Неожиданно, моя рыська дёргается, пытаясь оглядеться. Я ни на что и ни на кого не обращаю внимания, мне просто очень хорошо с ней в моих руках. Может, вообще не выпускать?
— Ванька! Немедленно поставь меня на место и отвернись! — сейчас до Аньки дошло, что я невольно прикасаюсь к её обнажённой коже. До меня тоже…
Руки непроизвольно крепче сжимают полученное, я не хочу отпускать и упускать рыську.
— Что-то не получается, — ухмыляюсь ей, чуть отодвинувшись от личика. — Давай-ка я тебя унесу в свою берлогу.
В её глазах вспыхивает лёгкий шок, начинает потихоньку ёрзать, сдрыснуть решила, пушистожопенькая моя.
— Пусти меня, лучше по-хорошему! — ну всё, заволновалась. Надо аккуратно решить проблему.
Очень бережно ставлю её на пол клетки, тихонько веду руками по телу, будто помогая выпрямиться. Буквально подыхаю от желания. Да, превращения, вспышки, бурлящие страсти, всё это побоку моему члену. Сучара просто "восставший из ада", колышется от любого Анькиного вздоха. Поэтому не выдерживаю, разворачиваю её лицом к себе и целую. Грубо, нахально, смело.
— Иван, побойся богов, тут же дети, — не сразу доходит, что голосом Серафимы Андреевны глаголет истина.
— Давайте, может быть, уйдём? — Марта Чёрная пытается урегулировать двусмысленность происходящего. И мне чертовски нравится её предложение уйти всем, кто обозревает нашу с Аней ситуацию. Да прихвостнюгу по имени Пятнашка, кажется, пусть захватит, а то посматривает на нас украдкой, думает, я не секу!
— Быстро отпусти! А то щёку откушу! — ты ж моя паникёрша! Да не трону я тебя, пока…

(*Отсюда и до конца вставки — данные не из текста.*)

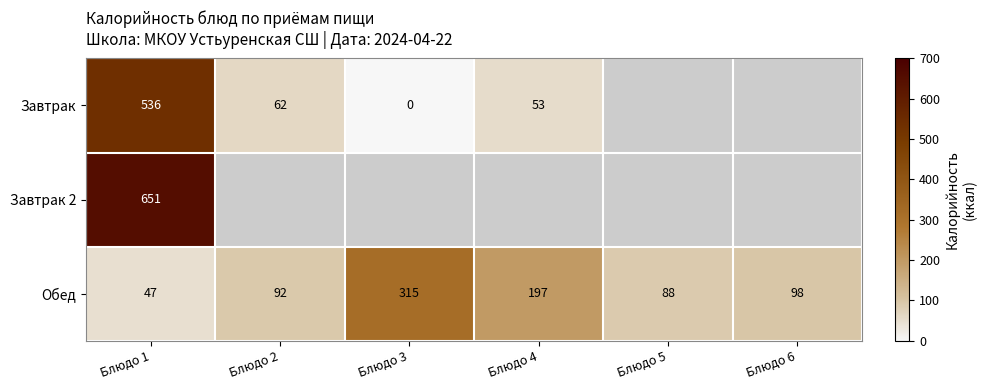

Rank the categories by Обед value from lowest to highest.

Блюдо 1, Блюдо 5, Блюдо 2, Блюдо 6, Блюдо 4, Блюдо 3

Прижимаю к себе её идеальное для меня тело, успеваю заметить золотистый пушок на ручках, рыська моя… Надо отстраниться, но вот уйти точно не получится, будто путами окутала своими, ведь даже не старалась, точно знаю, а уйти не могу. Слишком долго я ловил тебя, любимая. Заставляю себя отпустить свою единственную, даже глаза в сторону отвожу ровно до того момента, как она наклоняется, чтобы прихватить платьишко.